As machines become more complex and valuable, there is a greater need to protect them, and the systems they support, from the consequences of breakdown. This is relevant in the semiconductor industry, for example, where machine failure can contribute to the loss of a very valuable batch of wafers. Dry vacuum pumps have been successfully used in the semiconductor industry. Nonetheless, the harsh nature in many semiconductor processes creates a challenge for condition monitoring of these systems (see Troup et al. (1988), Dry pumps operating under harsh conditions in the semiconductor industry, Journal of Vacuum Sci. Technol, Vol. 7, 2381-2386). Any diagnostic scheme should be able to operate under all conditions and be able to detect faults, creating an alarm to warn the user that maintenance must be conveniently scheduled before catastrophic loss occurs.
Sliding mode techniques have been used widely for fault detection schemes in recent years. Their main advantage is that they exhibit fundamental robustness against certain kinds of parameter variations. The design procedure is characterised by two phases: selection of an appropriate surface where the system will demonstrate desired dynamics and selection of an injection signal that will force the system to reach and maintain its sliding motion.

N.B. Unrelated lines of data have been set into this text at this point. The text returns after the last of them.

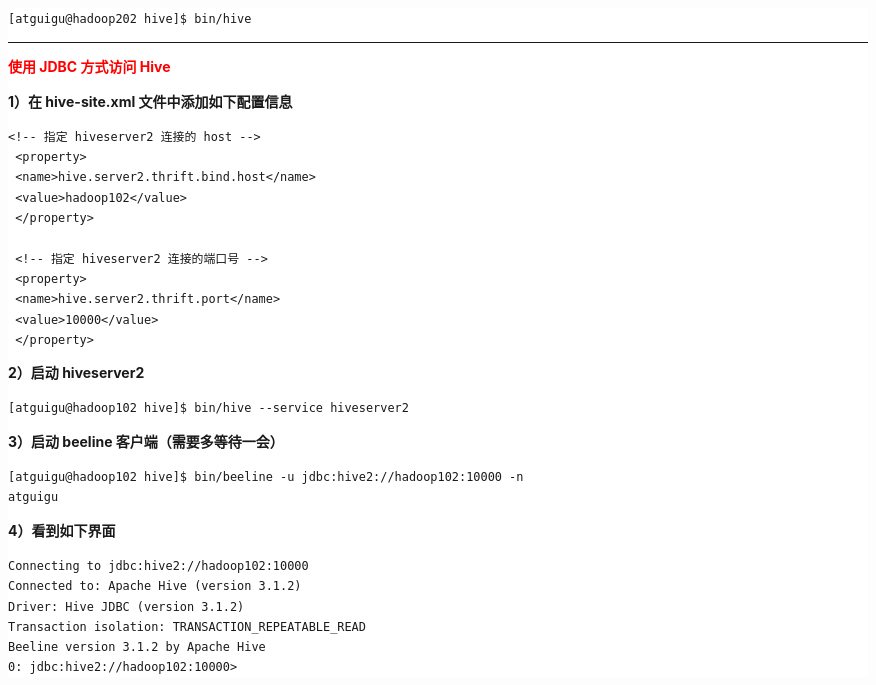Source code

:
 ```
[atguigu@hadoop202 hive]$ bin/hive
```



---



<font color="red">**使用 JDBC 方式访问 Hive**</font>



**1）在 hive-site.xml 文件中添加如下配置信息**

```
<!-- 指定 hiveserver2 连接的 host -->
 <property>
 <name>hive.server2.thrift.bind.host</name>
 <value>hadoop102</value>
 </property>
 
 <!-- 指定 hiveserver2 连接的端口号 -->
 <property>
 <name>hive.server2.thrift.port</name>
 <value>10000</value>
 </property>
```

**2）启动 hiveserver2**

```
[atguigu@hadoop102 hive]$ bin/hive --service hiveserver2
```

**3）启动 beeline 客户端（需要多等待一会）**

```
[atguigu@hadoop102 hive]$ bin/beeline -u jdbc:hive2://hadoop102:10000 -n 
atguigu
```

**4）看到如下界面**

```
Connecting to jdbc:hive2://hadoop102:10000
Connected to: Apache Hive (version 3.1.2)
Driver: Hive JDBC (version 3.1.2)
Transaction isolation: TRANSACTION_REPEATABLE_READ
Beeline version 3.1.2 by Apache Hive
0: jdbc:hive2://hadoop102:10000>
```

A number of engineering and biomedical applications have used sliding mode observers in order to recreate fault signals. Examples can be found in Jones et al. (2000), Aspects of diagnostic schemes for biomedical and engineering systems, IEE Proc.-Sci. Meas. Technol, Vol. 147, No. 6. A particular sliding mode observer for fault detection and isolation is described by Edwards et al. (1999), in Sliding mode observers for fault detection and isolation, Automatica, Vol. 36, 541-553. The novelty of the approach is that the observer attempts to reconstruct the fault signals rather than detect the presence of a fault through a residual signal. The proposed observer is designed to maintain the sliding motion, even in the presence of faults, which are detected by analysing the so-called equivalent output injection signal obtained from the discontinuous injection signal required to maintain sliding. The equivalent injection signal is thus not the injection signal applied to the observer but represents the injection required, on average, to maintain sliding motion. The equivalent injection signal can be readily obtained from by appropriate filtering of the applied, usually discontinuous, injection signal required. An alternative sliding mode observer scheme for monitoring is described in Hermans et al (1996), Sliding mode observer for robust sensor monitoring, Proceedings of the 13th IFAC World congress, pp. 211-216. In that document, a design approach is adopted whereby, when a fault occurs, the observer is disturbed from its surface and sliding ceases. However, the sliding mode control theory indicates such an approach is difficult to implement since the observer is designed in such a way in order to keep the system always in sliding motion. In addition, the choice of gain to maintain sliding motion from the theory is often conservative. Therefore, it is difficult to ensure a fault induces a break in sliding.
Many real, reliable sensors are not commercially or technically viable in corrosive, toxic, or high-temperature environments within rotating machines (e.g. inside a semiconductor process vacuum pump).